# Assigned task
Copy out the entries below exactly as they stand, but only from the line containing "none; stroke-linecap: round;" through the line containing "#22703f; stroke: #fff;".

::::

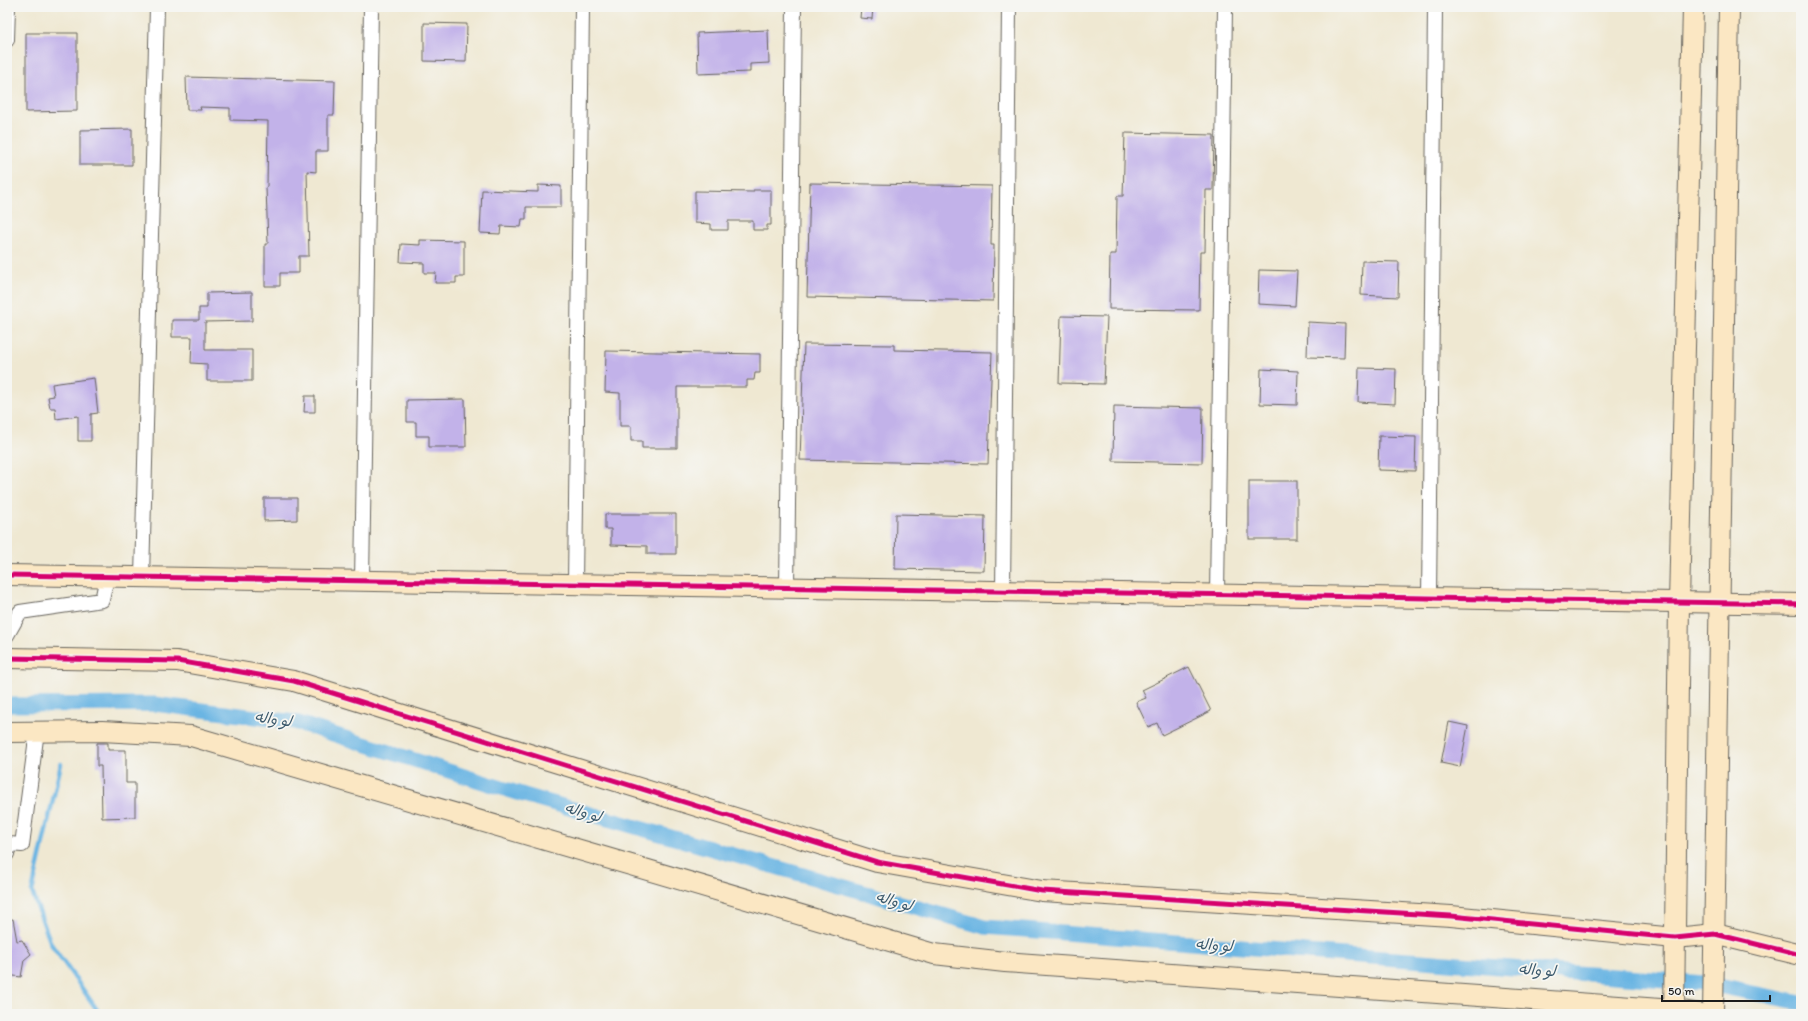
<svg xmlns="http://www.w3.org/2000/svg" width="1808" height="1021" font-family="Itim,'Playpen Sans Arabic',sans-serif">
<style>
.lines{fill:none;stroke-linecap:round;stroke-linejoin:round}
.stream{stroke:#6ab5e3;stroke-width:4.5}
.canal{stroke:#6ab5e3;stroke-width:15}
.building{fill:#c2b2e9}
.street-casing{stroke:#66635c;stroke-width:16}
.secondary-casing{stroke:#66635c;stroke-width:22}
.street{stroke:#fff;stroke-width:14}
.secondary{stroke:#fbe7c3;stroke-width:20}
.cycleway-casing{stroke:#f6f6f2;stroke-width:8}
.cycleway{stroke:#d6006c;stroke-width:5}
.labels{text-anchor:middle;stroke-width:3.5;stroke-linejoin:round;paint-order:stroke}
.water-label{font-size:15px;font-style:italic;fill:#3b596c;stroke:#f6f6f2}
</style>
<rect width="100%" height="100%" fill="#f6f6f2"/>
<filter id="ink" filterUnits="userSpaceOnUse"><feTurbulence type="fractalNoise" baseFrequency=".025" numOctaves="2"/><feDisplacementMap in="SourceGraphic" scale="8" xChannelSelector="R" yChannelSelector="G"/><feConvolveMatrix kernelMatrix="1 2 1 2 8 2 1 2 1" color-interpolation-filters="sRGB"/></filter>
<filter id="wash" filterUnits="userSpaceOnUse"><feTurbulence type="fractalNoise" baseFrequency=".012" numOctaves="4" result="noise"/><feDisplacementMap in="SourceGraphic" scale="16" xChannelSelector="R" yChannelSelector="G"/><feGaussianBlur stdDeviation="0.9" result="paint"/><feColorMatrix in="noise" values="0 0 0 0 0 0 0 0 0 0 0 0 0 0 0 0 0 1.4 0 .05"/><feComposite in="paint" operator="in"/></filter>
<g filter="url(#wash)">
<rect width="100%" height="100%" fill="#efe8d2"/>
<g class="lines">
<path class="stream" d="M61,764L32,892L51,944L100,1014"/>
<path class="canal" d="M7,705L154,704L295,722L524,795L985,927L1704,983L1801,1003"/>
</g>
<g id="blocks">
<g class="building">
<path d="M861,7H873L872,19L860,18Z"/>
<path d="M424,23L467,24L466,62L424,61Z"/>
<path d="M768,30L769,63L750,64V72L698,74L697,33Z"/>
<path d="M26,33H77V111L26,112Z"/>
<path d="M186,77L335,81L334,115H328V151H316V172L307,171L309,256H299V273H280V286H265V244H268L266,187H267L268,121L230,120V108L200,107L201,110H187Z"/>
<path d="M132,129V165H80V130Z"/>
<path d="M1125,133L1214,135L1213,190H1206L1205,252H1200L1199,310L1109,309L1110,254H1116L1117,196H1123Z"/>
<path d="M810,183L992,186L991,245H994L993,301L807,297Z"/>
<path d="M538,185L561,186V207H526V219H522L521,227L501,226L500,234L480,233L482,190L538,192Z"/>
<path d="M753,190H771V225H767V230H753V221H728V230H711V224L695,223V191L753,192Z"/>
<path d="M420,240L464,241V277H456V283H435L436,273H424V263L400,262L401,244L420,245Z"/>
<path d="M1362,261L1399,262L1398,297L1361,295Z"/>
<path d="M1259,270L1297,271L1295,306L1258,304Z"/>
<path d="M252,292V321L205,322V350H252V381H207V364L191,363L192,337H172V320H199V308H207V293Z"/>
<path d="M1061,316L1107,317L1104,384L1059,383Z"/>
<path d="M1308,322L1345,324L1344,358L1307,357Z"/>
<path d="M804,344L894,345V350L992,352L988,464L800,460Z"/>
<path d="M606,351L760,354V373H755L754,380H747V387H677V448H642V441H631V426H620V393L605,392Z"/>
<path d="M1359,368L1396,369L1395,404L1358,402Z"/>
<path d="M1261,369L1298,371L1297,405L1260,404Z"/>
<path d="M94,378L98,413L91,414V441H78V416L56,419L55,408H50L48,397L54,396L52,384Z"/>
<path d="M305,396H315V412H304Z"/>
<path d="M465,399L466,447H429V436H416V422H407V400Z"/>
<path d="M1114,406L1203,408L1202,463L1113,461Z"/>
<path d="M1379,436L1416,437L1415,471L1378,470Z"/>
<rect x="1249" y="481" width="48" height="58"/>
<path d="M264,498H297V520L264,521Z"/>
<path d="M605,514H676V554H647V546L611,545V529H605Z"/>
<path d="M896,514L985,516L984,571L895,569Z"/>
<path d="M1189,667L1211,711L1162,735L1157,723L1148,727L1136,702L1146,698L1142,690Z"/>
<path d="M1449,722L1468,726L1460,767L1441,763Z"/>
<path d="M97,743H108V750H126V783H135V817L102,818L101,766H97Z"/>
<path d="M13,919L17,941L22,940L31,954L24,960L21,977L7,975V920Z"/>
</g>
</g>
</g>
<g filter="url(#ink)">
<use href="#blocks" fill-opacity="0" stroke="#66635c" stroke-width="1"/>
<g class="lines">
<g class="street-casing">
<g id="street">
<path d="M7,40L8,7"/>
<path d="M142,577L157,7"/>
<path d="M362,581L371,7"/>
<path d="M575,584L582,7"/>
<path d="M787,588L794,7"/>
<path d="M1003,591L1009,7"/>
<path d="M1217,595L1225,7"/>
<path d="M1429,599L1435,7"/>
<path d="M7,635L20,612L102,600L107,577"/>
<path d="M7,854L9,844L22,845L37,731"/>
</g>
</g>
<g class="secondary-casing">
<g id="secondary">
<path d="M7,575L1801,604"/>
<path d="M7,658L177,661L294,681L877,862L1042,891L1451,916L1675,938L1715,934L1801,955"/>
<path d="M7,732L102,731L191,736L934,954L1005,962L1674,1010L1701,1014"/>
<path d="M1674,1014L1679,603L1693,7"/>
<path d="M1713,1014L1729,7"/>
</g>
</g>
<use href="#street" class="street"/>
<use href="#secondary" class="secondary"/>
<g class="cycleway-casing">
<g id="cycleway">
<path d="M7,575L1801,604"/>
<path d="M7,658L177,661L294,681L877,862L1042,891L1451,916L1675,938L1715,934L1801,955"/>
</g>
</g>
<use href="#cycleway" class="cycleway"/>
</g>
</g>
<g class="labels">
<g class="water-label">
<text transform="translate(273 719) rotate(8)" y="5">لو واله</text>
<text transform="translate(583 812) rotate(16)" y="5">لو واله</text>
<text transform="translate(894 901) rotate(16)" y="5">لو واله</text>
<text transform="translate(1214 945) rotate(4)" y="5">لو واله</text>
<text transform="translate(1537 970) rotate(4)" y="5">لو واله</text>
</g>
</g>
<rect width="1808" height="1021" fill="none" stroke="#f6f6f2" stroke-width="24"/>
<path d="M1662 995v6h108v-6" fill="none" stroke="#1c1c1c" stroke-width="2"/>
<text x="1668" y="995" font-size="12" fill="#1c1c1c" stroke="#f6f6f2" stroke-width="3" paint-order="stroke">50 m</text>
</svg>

::::

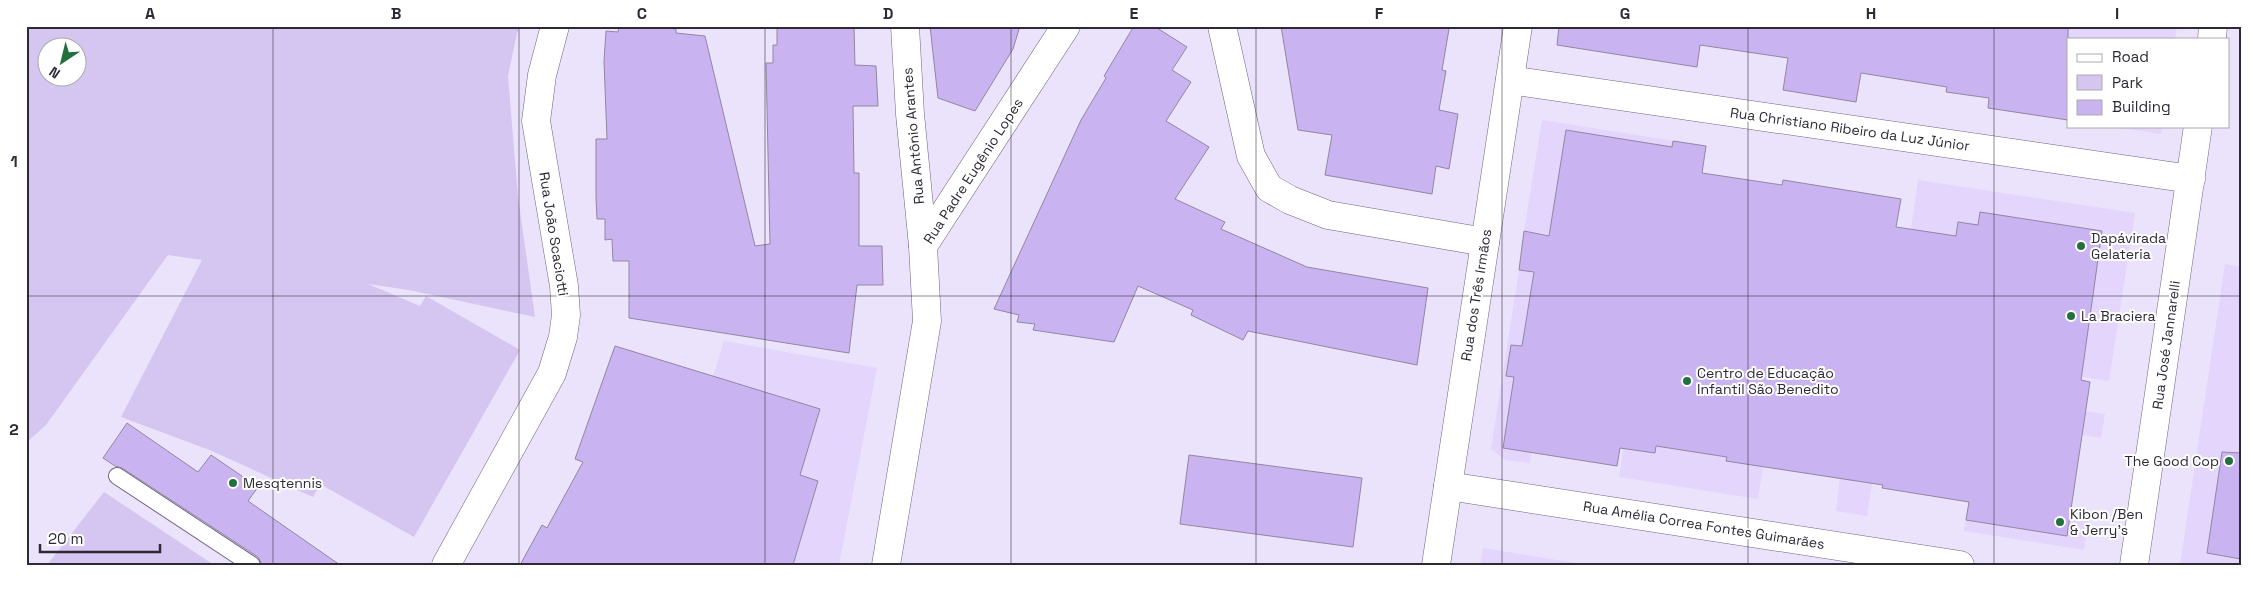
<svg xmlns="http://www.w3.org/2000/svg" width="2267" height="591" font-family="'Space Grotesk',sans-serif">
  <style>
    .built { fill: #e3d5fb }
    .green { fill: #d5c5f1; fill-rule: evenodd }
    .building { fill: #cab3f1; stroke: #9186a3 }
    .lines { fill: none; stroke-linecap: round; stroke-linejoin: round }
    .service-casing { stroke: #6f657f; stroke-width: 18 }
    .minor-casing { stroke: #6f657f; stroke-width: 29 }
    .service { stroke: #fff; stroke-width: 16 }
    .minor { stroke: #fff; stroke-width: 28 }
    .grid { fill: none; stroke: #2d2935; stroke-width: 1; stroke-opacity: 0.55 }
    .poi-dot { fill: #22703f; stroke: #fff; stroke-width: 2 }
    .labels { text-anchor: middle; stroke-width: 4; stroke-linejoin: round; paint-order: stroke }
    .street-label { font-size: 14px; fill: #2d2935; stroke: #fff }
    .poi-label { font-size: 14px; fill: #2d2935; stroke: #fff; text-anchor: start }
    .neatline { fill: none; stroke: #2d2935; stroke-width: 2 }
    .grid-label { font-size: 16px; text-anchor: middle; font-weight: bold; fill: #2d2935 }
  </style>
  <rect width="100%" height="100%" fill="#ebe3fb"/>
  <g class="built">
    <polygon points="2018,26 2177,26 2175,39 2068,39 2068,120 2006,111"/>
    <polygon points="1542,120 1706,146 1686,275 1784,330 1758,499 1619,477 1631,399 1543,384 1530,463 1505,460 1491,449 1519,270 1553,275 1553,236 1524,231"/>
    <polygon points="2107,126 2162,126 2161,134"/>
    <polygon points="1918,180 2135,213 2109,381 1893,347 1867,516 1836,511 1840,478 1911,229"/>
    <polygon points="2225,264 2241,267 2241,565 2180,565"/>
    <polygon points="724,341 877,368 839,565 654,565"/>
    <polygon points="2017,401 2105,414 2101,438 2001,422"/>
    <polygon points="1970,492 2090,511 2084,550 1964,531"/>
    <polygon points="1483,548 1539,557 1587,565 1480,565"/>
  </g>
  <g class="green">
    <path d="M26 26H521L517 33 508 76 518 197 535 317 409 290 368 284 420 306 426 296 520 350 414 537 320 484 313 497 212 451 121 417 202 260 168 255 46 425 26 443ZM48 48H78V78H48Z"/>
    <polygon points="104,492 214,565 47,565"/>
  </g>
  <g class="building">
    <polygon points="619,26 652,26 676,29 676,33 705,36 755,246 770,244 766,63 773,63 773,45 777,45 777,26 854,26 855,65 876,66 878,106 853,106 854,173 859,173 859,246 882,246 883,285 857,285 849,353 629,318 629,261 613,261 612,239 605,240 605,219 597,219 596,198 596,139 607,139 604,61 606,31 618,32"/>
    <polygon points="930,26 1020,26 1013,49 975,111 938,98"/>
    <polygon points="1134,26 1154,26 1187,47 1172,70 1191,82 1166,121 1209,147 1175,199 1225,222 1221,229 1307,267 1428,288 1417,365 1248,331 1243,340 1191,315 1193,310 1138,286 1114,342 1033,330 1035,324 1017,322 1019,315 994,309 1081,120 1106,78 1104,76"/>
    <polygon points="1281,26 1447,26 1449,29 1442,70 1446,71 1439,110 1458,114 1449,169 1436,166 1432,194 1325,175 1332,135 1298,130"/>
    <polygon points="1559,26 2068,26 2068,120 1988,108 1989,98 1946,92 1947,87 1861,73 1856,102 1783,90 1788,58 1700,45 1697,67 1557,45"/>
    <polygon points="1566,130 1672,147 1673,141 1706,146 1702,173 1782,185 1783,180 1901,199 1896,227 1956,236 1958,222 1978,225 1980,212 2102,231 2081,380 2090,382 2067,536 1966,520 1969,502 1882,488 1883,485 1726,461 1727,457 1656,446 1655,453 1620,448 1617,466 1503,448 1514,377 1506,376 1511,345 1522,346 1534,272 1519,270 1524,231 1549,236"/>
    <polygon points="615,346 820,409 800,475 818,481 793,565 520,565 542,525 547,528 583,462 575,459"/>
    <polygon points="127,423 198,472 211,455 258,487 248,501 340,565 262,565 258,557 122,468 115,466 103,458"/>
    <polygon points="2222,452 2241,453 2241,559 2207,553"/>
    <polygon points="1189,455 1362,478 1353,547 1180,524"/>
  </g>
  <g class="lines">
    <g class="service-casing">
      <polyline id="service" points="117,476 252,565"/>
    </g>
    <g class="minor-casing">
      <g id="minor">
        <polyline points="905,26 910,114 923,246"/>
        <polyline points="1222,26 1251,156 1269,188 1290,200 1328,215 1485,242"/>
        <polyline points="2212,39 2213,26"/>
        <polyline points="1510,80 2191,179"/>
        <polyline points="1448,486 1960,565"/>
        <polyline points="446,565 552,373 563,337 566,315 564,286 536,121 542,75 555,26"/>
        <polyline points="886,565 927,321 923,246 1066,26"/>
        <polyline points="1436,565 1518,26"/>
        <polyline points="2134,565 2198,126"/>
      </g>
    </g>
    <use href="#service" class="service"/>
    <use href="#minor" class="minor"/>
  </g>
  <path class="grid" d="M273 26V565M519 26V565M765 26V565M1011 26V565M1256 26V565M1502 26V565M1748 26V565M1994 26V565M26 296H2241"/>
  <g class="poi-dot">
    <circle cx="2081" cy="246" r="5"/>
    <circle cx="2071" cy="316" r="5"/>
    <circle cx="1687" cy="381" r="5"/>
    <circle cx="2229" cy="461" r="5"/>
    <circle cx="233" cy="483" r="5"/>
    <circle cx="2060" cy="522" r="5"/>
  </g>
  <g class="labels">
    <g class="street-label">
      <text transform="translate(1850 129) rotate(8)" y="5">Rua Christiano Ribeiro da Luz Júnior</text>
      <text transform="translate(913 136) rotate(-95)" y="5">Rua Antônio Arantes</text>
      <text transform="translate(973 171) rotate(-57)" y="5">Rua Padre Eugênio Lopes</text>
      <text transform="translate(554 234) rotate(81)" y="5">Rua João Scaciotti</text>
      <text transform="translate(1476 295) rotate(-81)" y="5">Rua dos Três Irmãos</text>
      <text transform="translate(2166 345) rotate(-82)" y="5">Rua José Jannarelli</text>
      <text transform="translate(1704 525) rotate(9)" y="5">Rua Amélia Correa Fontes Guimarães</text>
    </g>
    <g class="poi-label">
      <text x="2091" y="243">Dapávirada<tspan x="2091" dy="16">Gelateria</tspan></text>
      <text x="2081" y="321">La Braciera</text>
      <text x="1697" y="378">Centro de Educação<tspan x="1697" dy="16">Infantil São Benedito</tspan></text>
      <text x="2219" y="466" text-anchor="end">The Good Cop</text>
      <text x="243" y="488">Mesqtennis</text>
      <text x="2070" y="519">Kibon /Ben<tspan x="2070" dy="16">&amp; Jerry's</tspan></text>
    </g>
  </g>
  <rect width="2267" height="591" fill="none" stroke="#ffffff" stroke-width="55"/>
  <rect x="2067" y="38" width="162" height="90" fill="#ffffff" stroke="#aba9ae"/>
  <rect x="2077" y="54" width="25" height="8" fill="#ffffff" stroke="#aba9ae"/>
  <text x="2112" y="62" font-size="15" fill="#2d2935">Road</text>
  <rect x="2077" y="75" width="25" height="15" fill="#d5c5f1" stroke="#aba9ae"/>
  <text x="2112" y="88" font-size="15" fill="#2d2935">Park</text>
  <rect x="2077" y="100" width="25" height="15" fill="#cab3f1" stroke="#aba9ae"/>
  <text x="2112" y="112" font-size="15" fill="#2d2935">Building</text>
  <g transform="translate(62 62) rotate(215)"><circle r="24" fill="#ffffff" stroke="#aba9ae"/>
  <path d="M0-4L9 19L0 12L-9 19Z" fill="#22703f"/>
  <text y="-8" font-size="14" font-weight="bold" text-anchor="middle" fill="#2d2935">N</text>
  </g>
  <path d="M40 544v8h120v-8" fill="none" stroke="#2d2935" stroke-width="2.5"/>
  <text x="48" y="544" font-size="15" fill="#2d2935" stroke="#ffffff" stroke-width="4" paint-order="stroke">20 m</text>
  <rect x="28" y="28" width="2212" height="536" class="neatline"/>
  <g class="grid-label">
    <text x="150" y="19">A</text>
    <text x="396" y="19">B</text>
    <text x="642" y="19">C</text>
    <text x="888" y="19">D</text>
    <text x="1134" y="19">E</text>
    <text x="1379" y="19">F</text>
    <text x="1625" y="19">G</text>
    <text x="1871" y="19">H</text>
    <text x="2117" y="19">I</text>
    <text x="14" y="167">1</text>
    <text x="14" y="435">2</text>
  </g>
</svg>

::::

# Task result
    .lines { fill: none; stroke-linecap: round; stroke-linejoin: round }
    .service-casing { stroke: #6f657f; stroke-width: 18 }
    .minor-casing { stroke: #6f657f; stroke-width: 29 }
    .service { stroke: #fff; stroke-width: 16 }
    .minor { stroke: #fff; stroke-width: 28 }
    .grid { fill: none; stroke: #2d2935; stroke-width: 1; stroke-opacity: 0.55 }
    .poi-dot { fill: #22703f; stroke: #fff; stroke-width: 2 }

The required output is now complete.